BEGIN

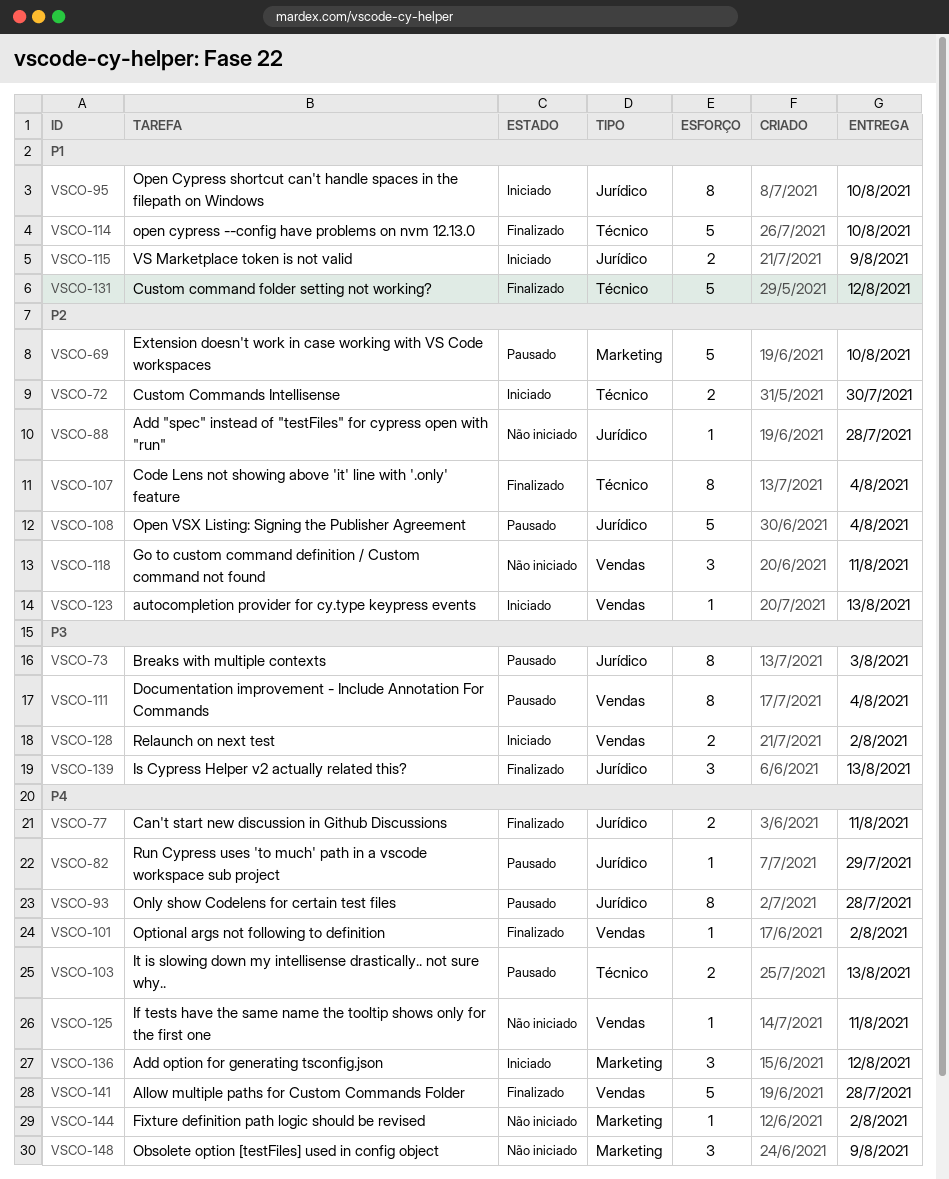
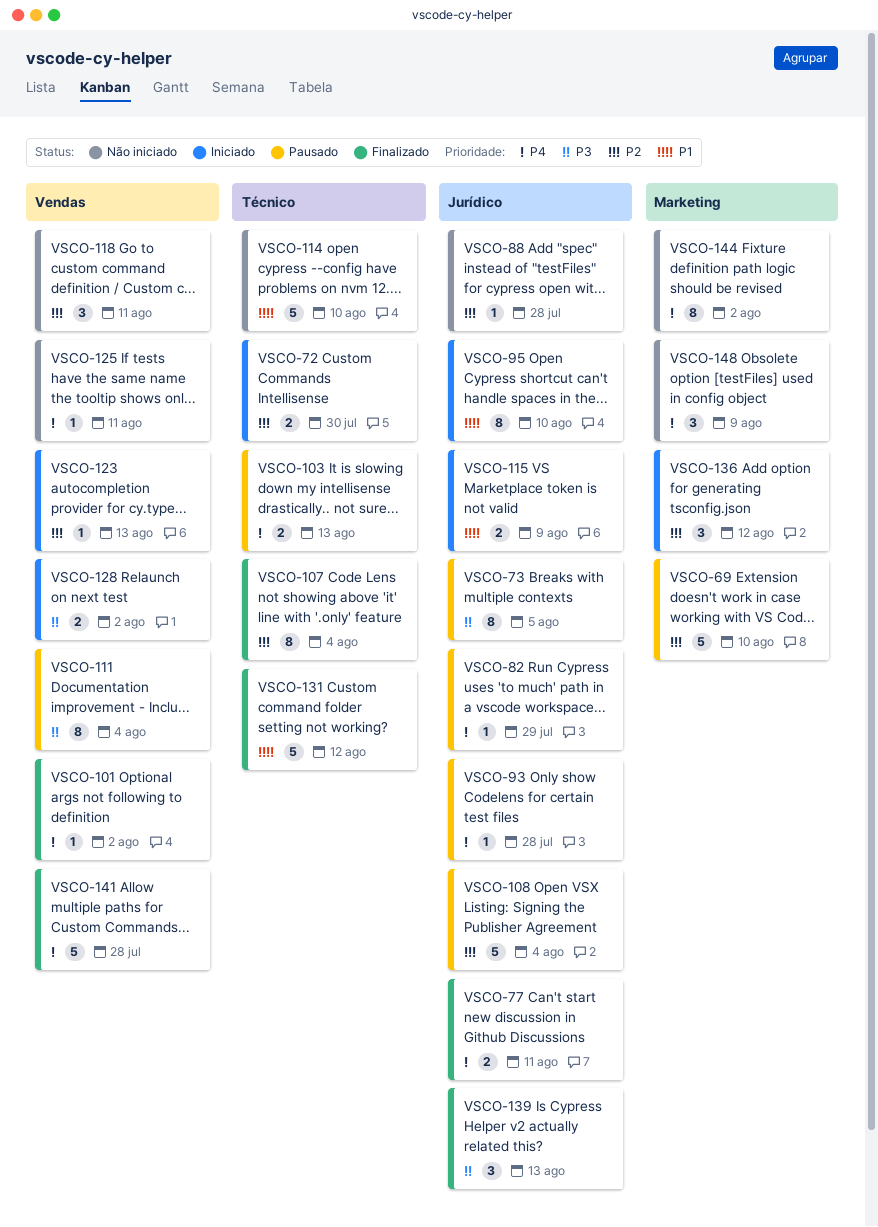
VSCO-73, due: Aug 3 -> Aug 5
VSCO-93, estimate: 8 -> 1
VSCO-114, status: Finalizado -> Não iniciado
VSCO-136, priority: P4 -> P2
VSCO-144, estimate: 1 -> 8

END

▸ Exercise requirements:
Take every line from the data above that holds "estimate" and copy it out.

▸ Solved problem:
VSCO-93, estimate: 8 -> 1
VSCO-144, estimate: 1 -> 8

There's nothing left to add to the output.